* [GIVEN DATA]:
<<<<
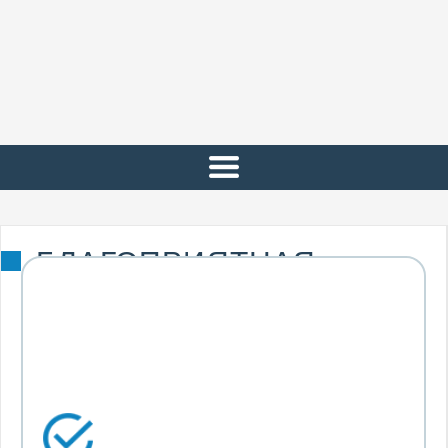
БЛАГОПРИЯТНАЯ
СТРИЖКА В ФЕВРАЛЕ
СОДЕРЖАНИЕ
Реестр дней с рекомендациями для
обновления прически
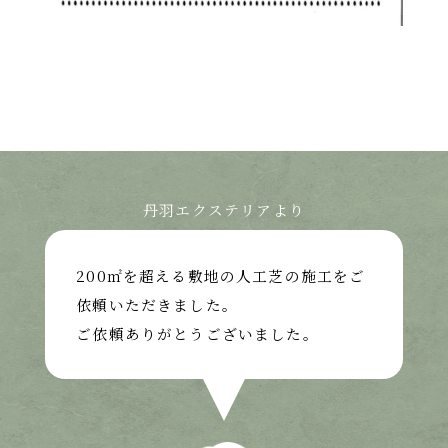
丹羽エクステリアより
200㎡を超える敷地の人工芝の施工をご
依頼いただきました。
ご依頼ありがとうございました。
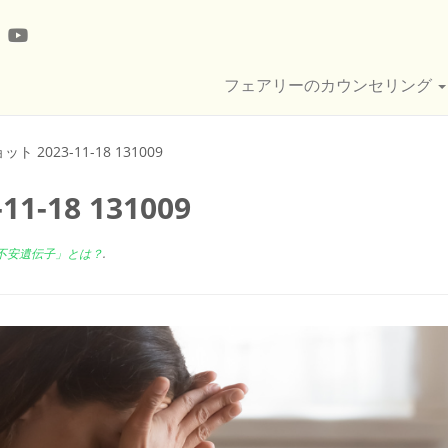
フェアリーのカウンセリング
 2023-11-18 131009
-18 131009
不安遺伝子」とは？
.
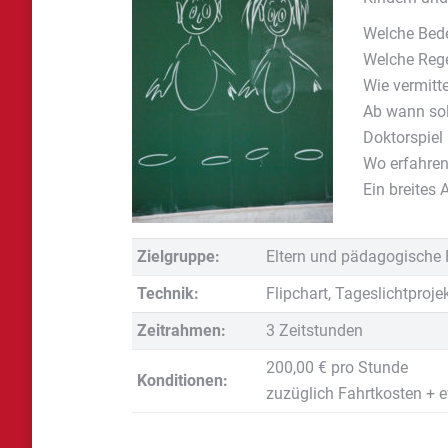
Welche Bede
Welche Rege
Wie vermitt
Ab wann sol
Doktorspiel
Wo erfahren
Ein breites
Zielgruppe:
Eltern und pädagogische 
Technik:
Flipchart, Tageslichtproje
Zeitrahmen:
3 Zeitstunden
200,00 € pro Stunde
Konditionen:
zuzüglich Fahrtkosten + e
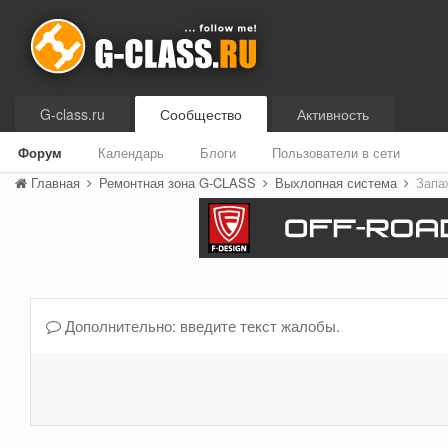
G-class.ru
Сообщество
Активность
Форум
Календарь
Блоги
Пользователи в сети
Главная
Ремонтная зона G-CLASS
Выхлопная система
Запа
Дополнительно: введите текст жалобы.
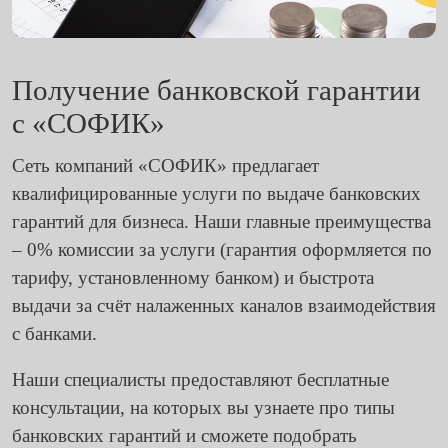
Получение банковской гарантии
с «СОФИК»
Сеть компаний «СОФИК» предлагает
квалифицированные услуги по выдаче банковских
гарантий для бизнеса. Наши главные преимущества
– 0% комиссии за услуги (гарантия оформляется по
тарифу, установленному банком) и быстрота
выдачи за счёт налаженных каналов взаимодействия
с банками.
Наши специалисты предоставляют бесплатные
консультации, на которых вы узнаете про типы
банковских гарантий и сможете подобрать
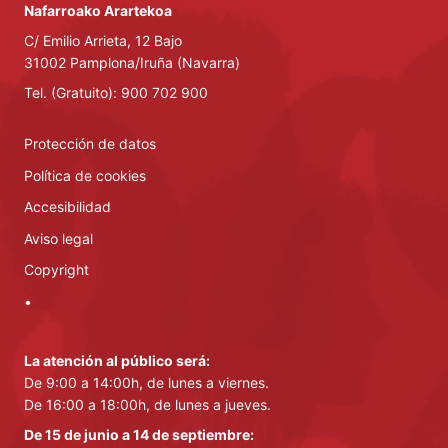
Nafarroako Arartekoa
C/ Emilio Arrieta, 12 Bajo
31002 Pamplona/Iruña (Navarra)
Tel. (Gratuito): 900 702 900
Protección de datos
Política de cookies
Accesibilidad
Aviso legal
Copyright
•
La atención al público será:
De 9:00 a 14:00h, de lunes a viernes.
De 16:00 a 18:00h, de lunes a jueves.
De 15 de junio a 14 de septiembre:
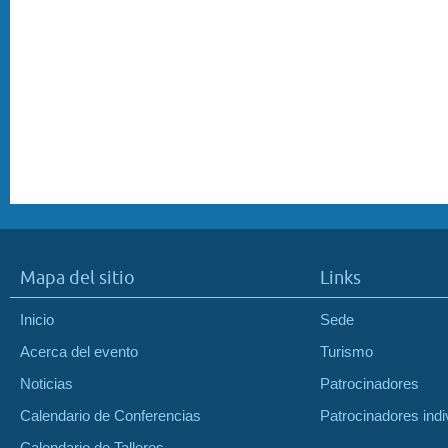
Mapa del sitio
Links
Inicio
Sede
Acerca del evento
Turismo
Noticias
Patrocinadores
Calendario de Conferencias
Patrocinadores indi
Calendario de Talleres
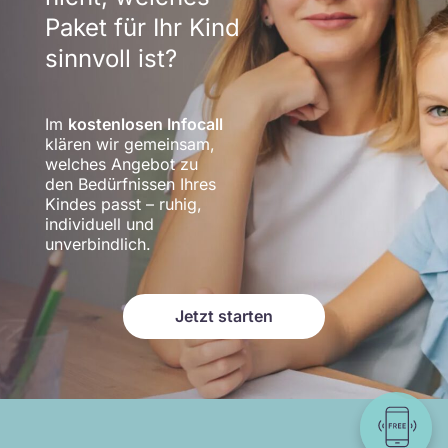
Paket für Ihr Kind
sinnvoll ist?
Im
kostenlosen Infocall
klären wir gemeinsam,
welches Angebot zu
den Bedürfnissen Ihres
Kindes passt – ruhig,
individuell und
unverbindlich.
Jetzt starten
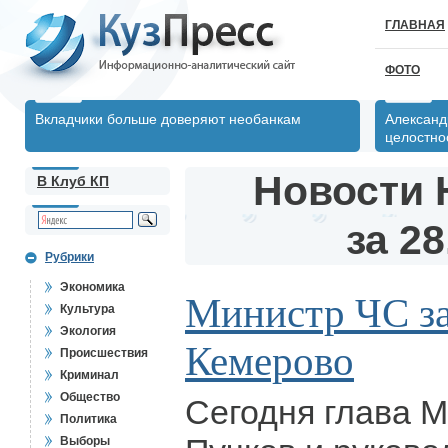
ГЛАВНАЯ
ФОТО
Вкладчики больше доверяют необанкам
Александ
целостно
Новости 
В Клуб КП
за 28
Рубрики
Экономика
Министр ЧС за
Культура
Экология
Кемерово
Происшествия
Криминал
Общество
Сегодня глава 
Политика
Выборы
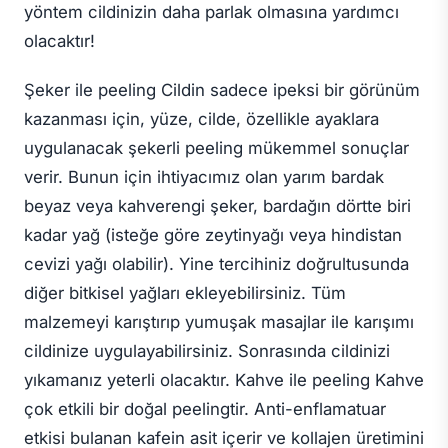
yöntem cildinizin daha parlak olmasına yardımcı
olacaktır!
Şeker ile peeling Cildin sadece ipeksi bir görünüm
kazanması için, yüze, cilde, özellikle ayaklara
uygulanacak şekerli peeling mükemmel sonuçlar
verir. Bunun için ihtiyacımız olan yarım bardak
beyaz veya kahverengi şeker, bardağın dörtte biri
kadar yağ (isteğe göre zeytinyağı veya hindistan
cevizi yağı olabilir). Yine tercihiniz doğrultusunda
diğer bitkisel yağları ekleyebilirsiniz. Tüm
malzemeyi karıştırıp yumuşak masajlar ile karışımı
cildinize uygulayabilirsiniz. Sonrasında cildinizi
yıkamanız yeterli olacaktır. Kahve ile peeling Kahve
çok etkili bir doğal peelingtir. Anti-enflamatuar
etkisi bulanan kafein asit içerir ve kollajen üretimini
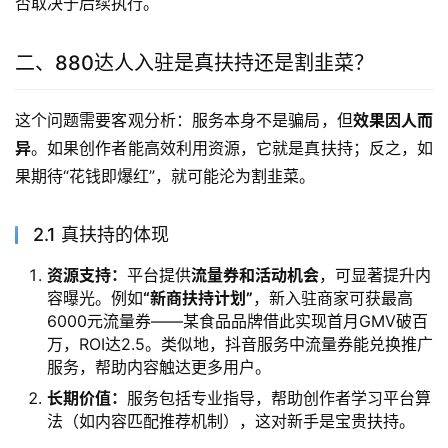
否取决于后续执行。
二、880达人入驻是真扶持还是割韭菜？
这个问题需要客观分析：服务本身不是骗局，但
效果因人而
异
。如果创作者能高效利用资源，它就是真扶持；反之，如
果期待“花钱即爆红”，就可能沦为割韭菜。
2.1 真扶持的体现
资源支持：
平台提供
流量券和活动机会
，可显著提升内
容曝光。例如
“新商扶持计划”
，新入驻商家可获最高
6000元流量券——某食品品牌借此实现首月GMV破百
万，ROI达2.5。类似地，抖音服务中流量券能兑换推广
服务，帮助内容触达更多用户。
长期价值：
服务包括专业指导，帮助创作者学习平台算
法（如内容匹配推荐机制），这对新手是宝贵扶持。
>>>>
* [EXERCISE]: Looking at the records above, tally the lines holding "için" and reply with that number only.

* [WRITTEN SOLUTION]: 2